Sunday 27 September 2009

Why is being a godless dualist so difficult?

Why is being an atheist dualist so difficult?
The problem is as always (from the times of Descartes onwards) how to combine the material and spiritual (moral) aspect in one person. Or simply put, how to connect the body and the soul.
TRADITIONAL DUALIST in my opinion has no problem. God can do anything, so a mere juxtaposition of body and mind comes to him as natural as creating the world, or man for that matter. For a dualist the only thing is to believe in God, but 95% of the human kind do.
MATERIALIST believes only in one substance, so he does not have such problems. Nevertheless, he faces the issue of recognising other humans (and perhaps dogs) as moral agents (as opposed to stones, grasses and cockroaches). But again, the problem does not seem that big. Like God, man can decide anything (but not necessarily do everything). So he may simply decide that other people will be moral beings and protected by our ethical principles, whereas any pest, worms and cockroaches would be eliminated. The basis for our decision will be sympathy (Hume) and similitude. Simply, those being like us will be promoted and those unlike us will be eliminated. I am very subtle today.
TROUBLED DUALIST like me, who does not believe in God, but thinks that the mind cannot be reduced to the physical. He has lots of questions to answer. What is mind for, if neuroscience can (apparently) explain everything? (if not now, then in future). How is the soul connected with the body? If the soul is a special attribute of man, when did it appear on the tree of evolution (and of course I am a Darwinist). Are bats mere machines or spiritual beings? What is it like being a bat? The list of questions may not be so long (see David Armstrong’s book “A Materialist Theory of Mind”), but they all beat me.
Any I have no powerful ally like God to look to, who can do everything for me. And unlike the materialist I cannot make arbitrary decisions (almost play God). I have real questions to answer. I have been looking one way and the other. But so far, I have remained a disfunctional dualist with all my problems. Am I in a minority of one?

Marek

1 comment:

  1. Dualism has alot more to offer than just religious ramblings about the soul, which is unfortunate since the atheist package often involves a backhand rejection of dualism (spcifically as a rejection of the idea of a "soul" or "afterlife"). Apart form the religious idea of a "soul" there is the mystery of the mind, of what it means to experience, to exist.

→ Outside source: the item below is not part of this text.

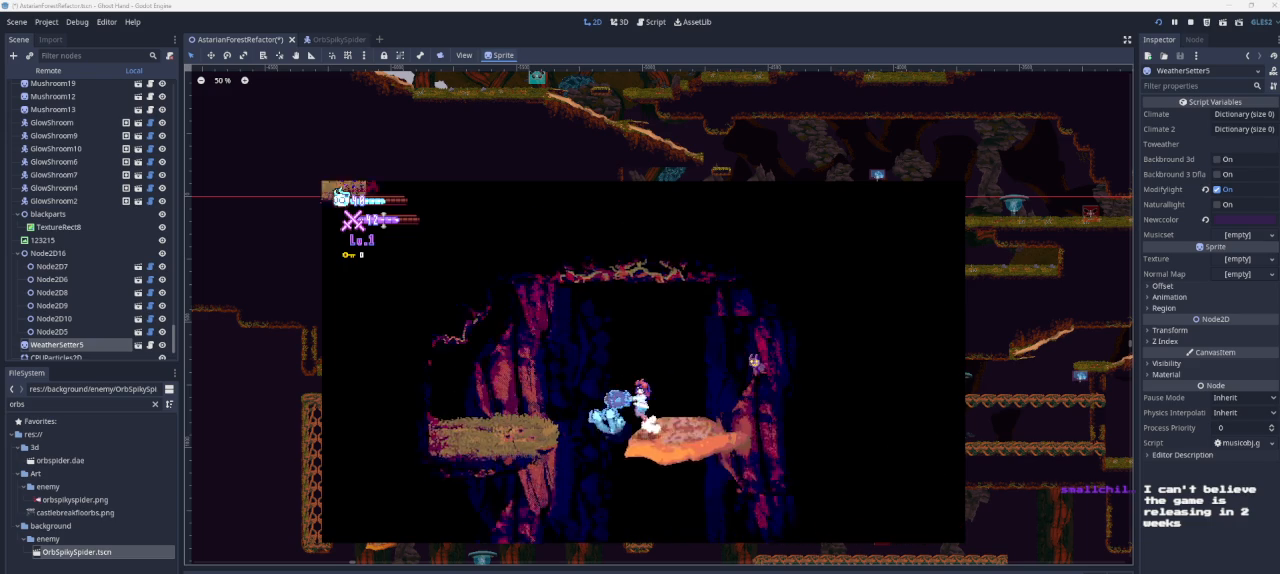
{"buttons": [], "left_stick": "left", "right_stick": "center", "events": [[300, "CROSS", "up"]]}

    I am an agnostic on religion, and have used to have my leanings towards materialism in general, but I have been recently thinking that there is more to the "I" than what that position would want me to believe. Simply saying that we can reduce the "I" to the firing of neurons is a little too quick in my opinion. Neuroscience may not explain everything, or at least not what we say it will explain(and even if it did, your dualism would probably put you in the epiphenomenalism camp). I guess this would make me a non-reductionist about the mind, but to be fair, this does not mean that dualism is the inevitable option. Of course this raises as many questions as it solves, but then again, our eixstence in the world is quite mysterious in itself.

    And no, you are not alone. David Chalmers, a self-professed atheist (or at least a secular thinker) is quite a big representative of the dualist position.